**Recorded information**
*** Block opens ***
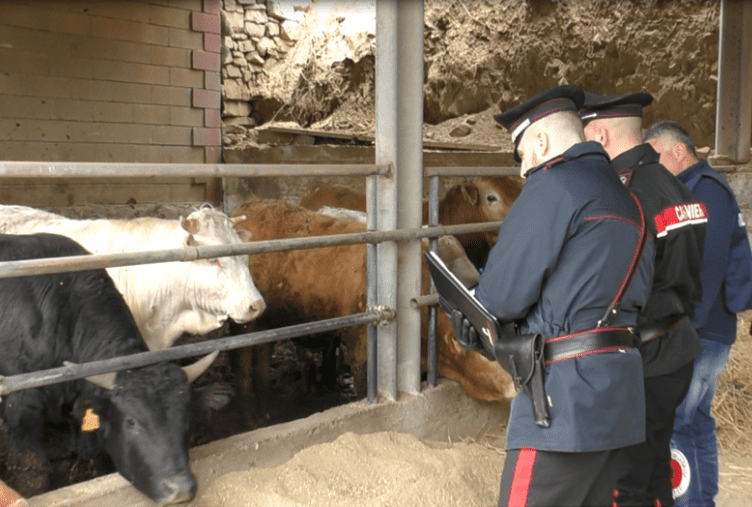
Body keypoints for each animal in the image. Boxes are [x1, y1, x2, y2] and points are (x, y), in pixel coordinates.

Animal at [229, 197, 512, 420]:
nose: (514, 381)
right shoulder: (362, 348)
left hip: (267, 324)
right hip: (246, 323)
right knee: (242, 367)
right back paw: (250, 417)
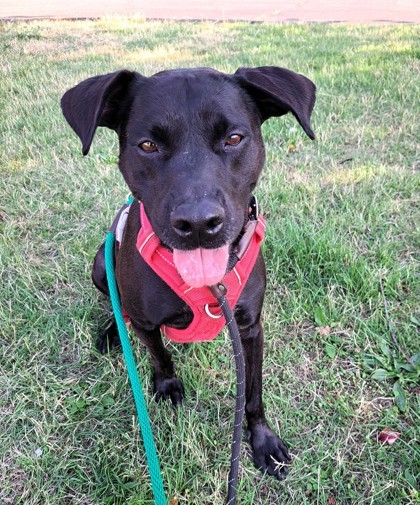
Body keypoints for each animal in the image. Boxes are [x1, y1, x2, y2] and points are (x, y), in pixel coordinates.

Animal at [60, 65, 314, 478]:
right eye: (148, 145)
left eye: (233, 138)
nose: (198, 223)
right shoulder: (145, 322)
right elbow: (159, 355)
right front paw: (167, 386)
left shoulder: (250, 328)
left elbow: (253, 392)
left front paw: (262, 441)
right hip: (101, 263)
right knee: (114, 300)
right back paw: (113, 329)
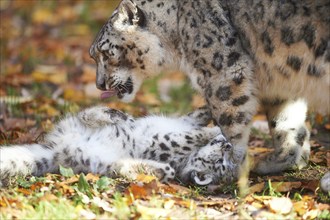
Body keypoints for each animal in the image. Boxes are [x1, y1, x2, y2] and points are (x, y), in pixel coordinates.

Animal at [1, 105, 236, 186]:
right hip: (74, 126)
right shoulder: (182, 122)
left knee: (120, 167)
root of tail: (60, 152)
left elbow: (188, 136)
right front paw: (214, 119)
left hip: (98, 163)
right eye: (221, 161)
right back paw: (115, 115)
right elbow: (193, 119)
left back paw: (162, 170)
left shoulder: (163, 141)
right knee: (87, 114)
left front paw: (215, 130)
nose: (228, 147)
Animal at [89, 0, 328, 175]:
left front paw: (230, 164)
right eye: (94, 55)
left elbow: (231, 123)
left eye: (105, 52)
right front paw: (284, 160)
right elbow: (285, 120)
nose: (99, 84)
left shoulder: (223, 74)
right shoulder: (280, 82)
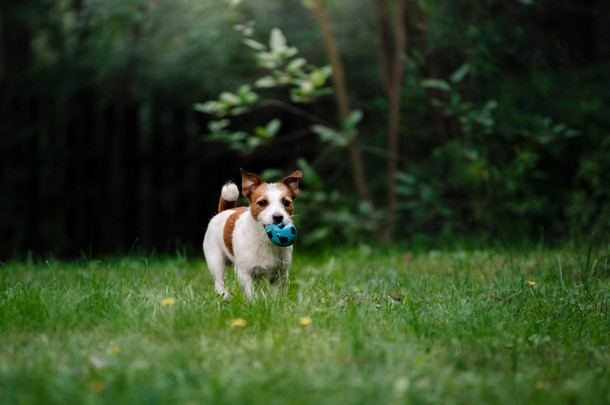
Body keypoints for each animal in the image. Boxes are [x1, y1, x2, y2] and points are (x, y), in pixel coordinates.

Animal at [202, 169, 302, 298]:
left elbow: (275, 292)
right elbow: (250, 292)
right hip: (215, 259)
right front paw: (254, 301)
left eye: (286, 202)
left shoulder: (281, 273)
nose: (278, 217)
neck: (264, 240)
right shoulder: (244, 272)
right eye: (262, 203)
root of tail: (226, 210)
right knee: (218, 281)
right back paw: (224, 296)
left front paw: (273, 301)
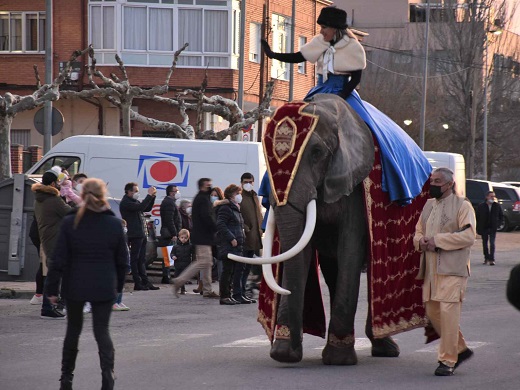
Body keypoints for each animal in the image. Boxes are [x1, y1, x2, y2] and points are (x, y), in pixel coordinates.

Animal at [229, 93, 426, 366]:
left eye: (317, 153)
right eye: (266, 158)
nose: (283, 351)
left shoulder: (353, 184)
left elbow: (350, 249)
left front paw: (338, 359)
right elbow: (299, 251)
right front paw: (285, 353)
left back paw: (386, 348)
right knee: (334, 271)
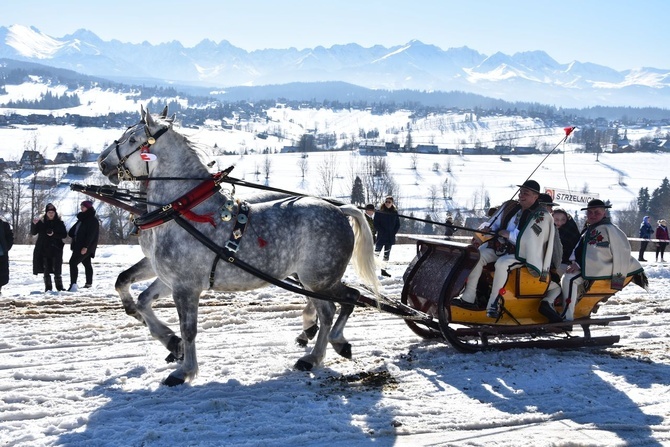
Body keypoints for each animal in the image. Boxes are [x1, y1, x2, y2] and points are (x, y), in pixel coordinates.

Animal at [98, 107, 380, 386]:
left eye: (133, 139)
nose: (102, 162)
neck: (182, 210)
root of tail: (339, 209)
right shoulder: (170, 278)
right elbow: (141, 298)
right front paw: (170, 342)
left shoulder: (186, 287)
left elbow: (188, 329)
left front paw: (185, 370)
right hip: (314, 280)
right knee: (343, 302)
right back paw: (327, 346)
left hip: (317, 279)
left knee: (335, 307)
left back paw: (317, 354)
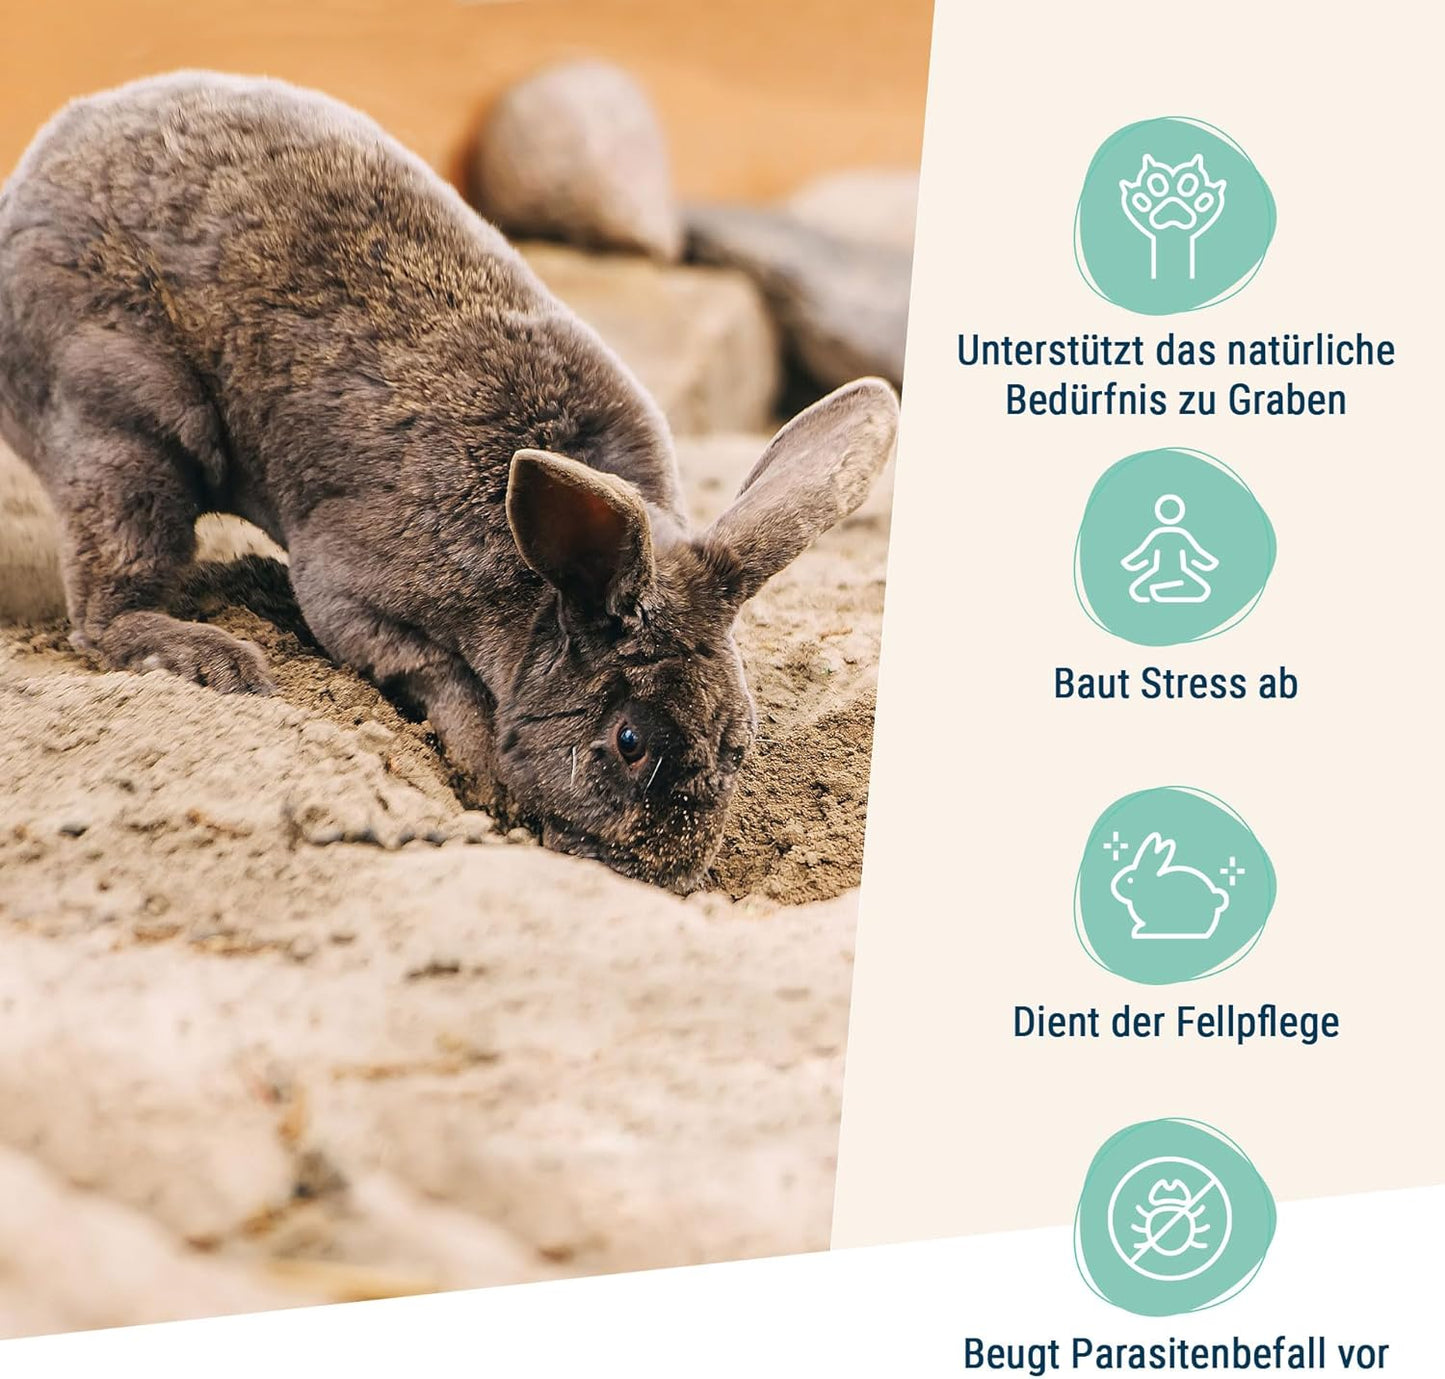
*** Block closes ***
**What this task involves**
Provide only the number of lines in the material above that contain the word "shoulder".

**Solution for this task**
12